Towarzyski i gadatliwy
– Z uwagi na konieczność realizacji bieżących zadań związanych z wezwaniami mieszkańców nie było możliwości wywiezienia zwierzęcia do ZOO w Warszawie. Ponadto obecność zwierzęcia w pomieszczeniu socjalnym Straży była mało absorbująca, dlatego po zapewnieniu niezbędnego pożywienia i wody pozostawiono papugę przez 2 doby, z nadzieją, że właściciel ptaka zgłosi się do naszej jednostki – dodaje Stanisław Grudzień.
Niestety, pomimo wszelkich starań, właściciela nie udało się odnaleźć.
– Wstępne rozpytania mieszkańców osiedla w rejonie znalezienia papugi nie odniosły spodziewanych skutków i ustalenia właściciela.

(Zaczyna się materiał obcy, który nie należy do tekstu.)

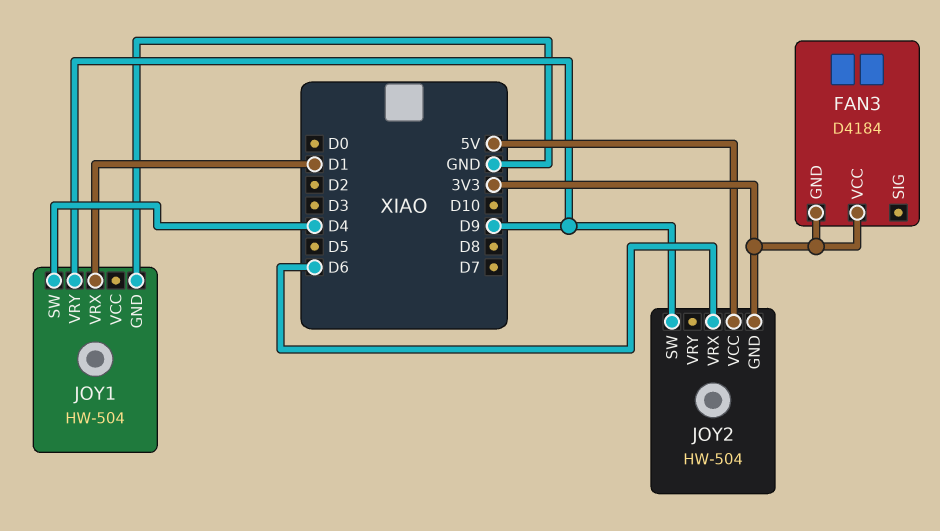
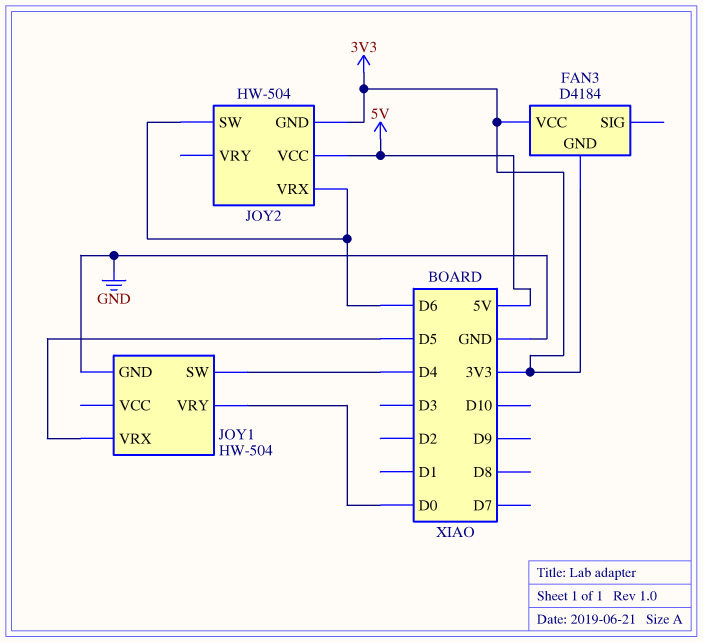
JOY1 pin VRX: D1 -> D5
JOY1 pin VRY: D9 -> D0
JOY2 pin SW: D9 -> D6

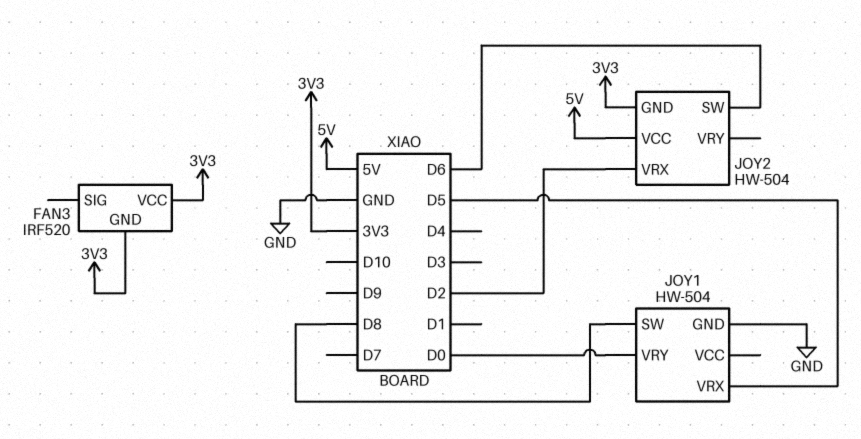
FAN3: D4184 -> IRF520
JOY1 pin SW: D4 -> D8
JOY2 pin VRX: D6 -> D2

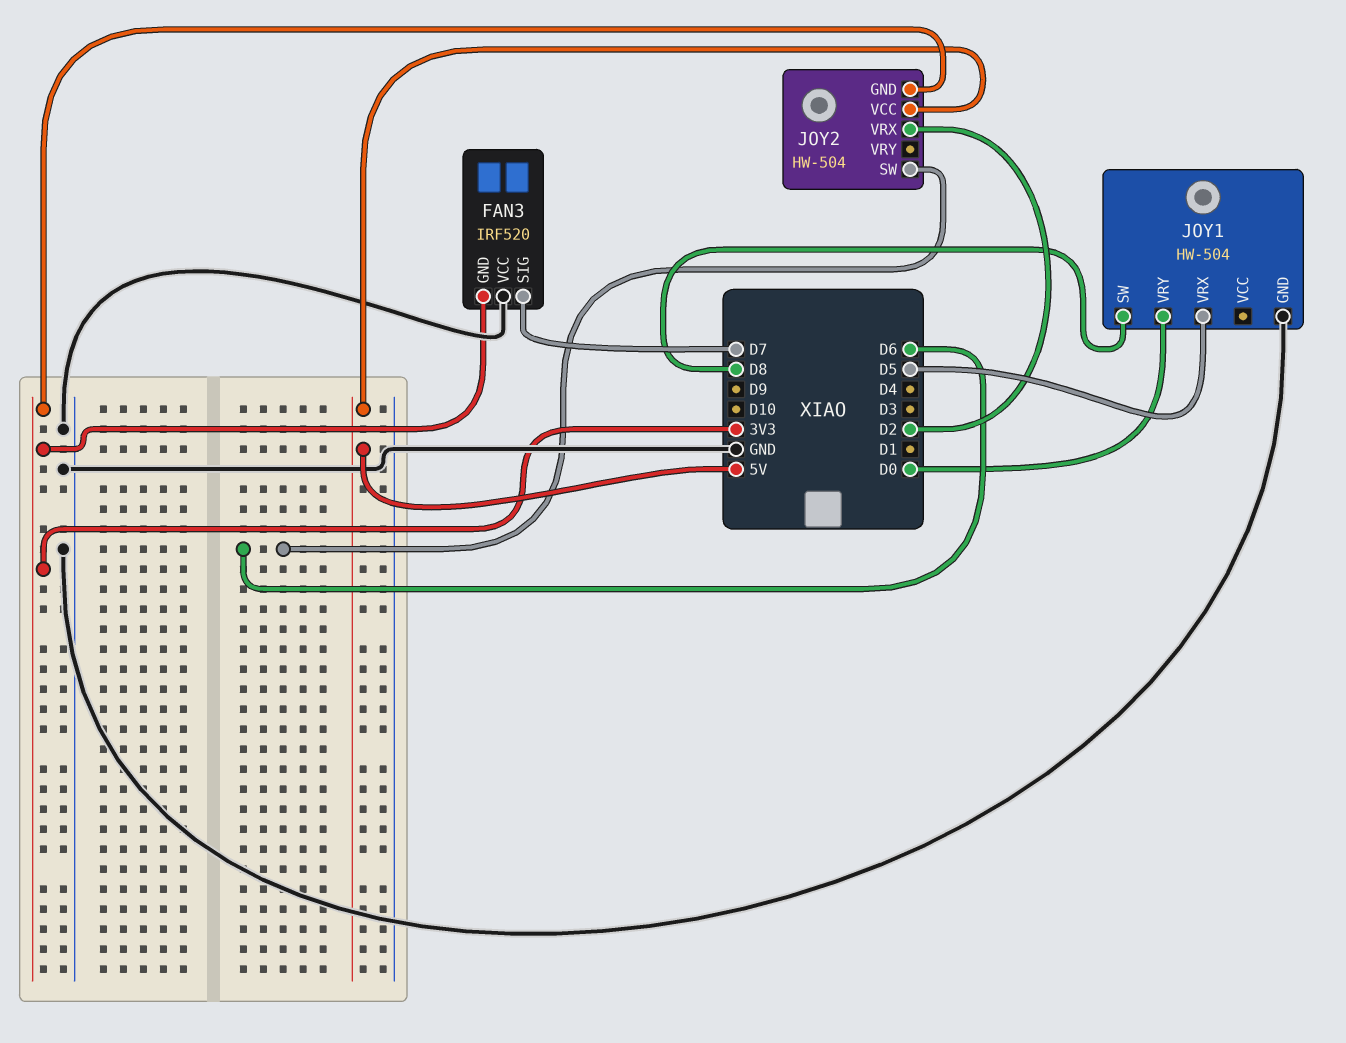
FAN3 pin SIG: none -> D7
FAN3 pin VCC: 3V3 -> GND

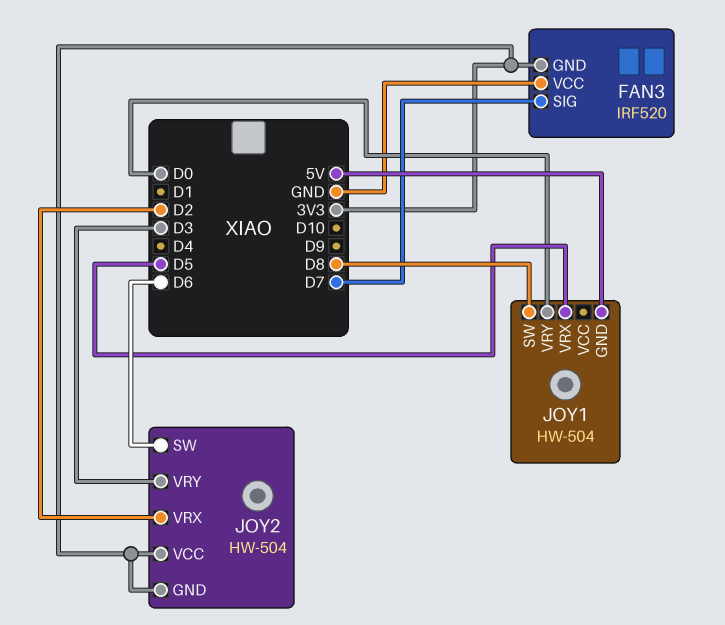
JOY1 pin GND: GND -> 5V
JOY2 pin VCC: 5V -> 3V3
JOY2 pin VRY: none -> D3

Przekazano także informację o znalezisku na jednym z portali społecznościowych. Po dwóch dniach pobytu papugi (karmionej i pojonej ze środków własnych strażników) przekazaliśmy ją do jednego z pobliskich sklepów ze zwierzętami egzotycznymi dysponującego opieką weterynaryjną – z prośbą o przetrzymanie przez kolejne kilka dni. Przez cały czas pobytu, a także w chwili przekazywania, ptak wyglądał zdrowo, był towarzyski, ruchliwy i „gadatliwy”, Żywo reagował na obecność ludzi – opisuje dalsze losy papugi Komendant.
Zaciekawiło nas, jak często strażnikom miejskim zdarza się zetknąć z podobnymi przypadkami. Otóż, jak się dowiedzieliśmy, w ciągu ostatnich dwóch lat była to pierwsza tego rodzaju sytuacja.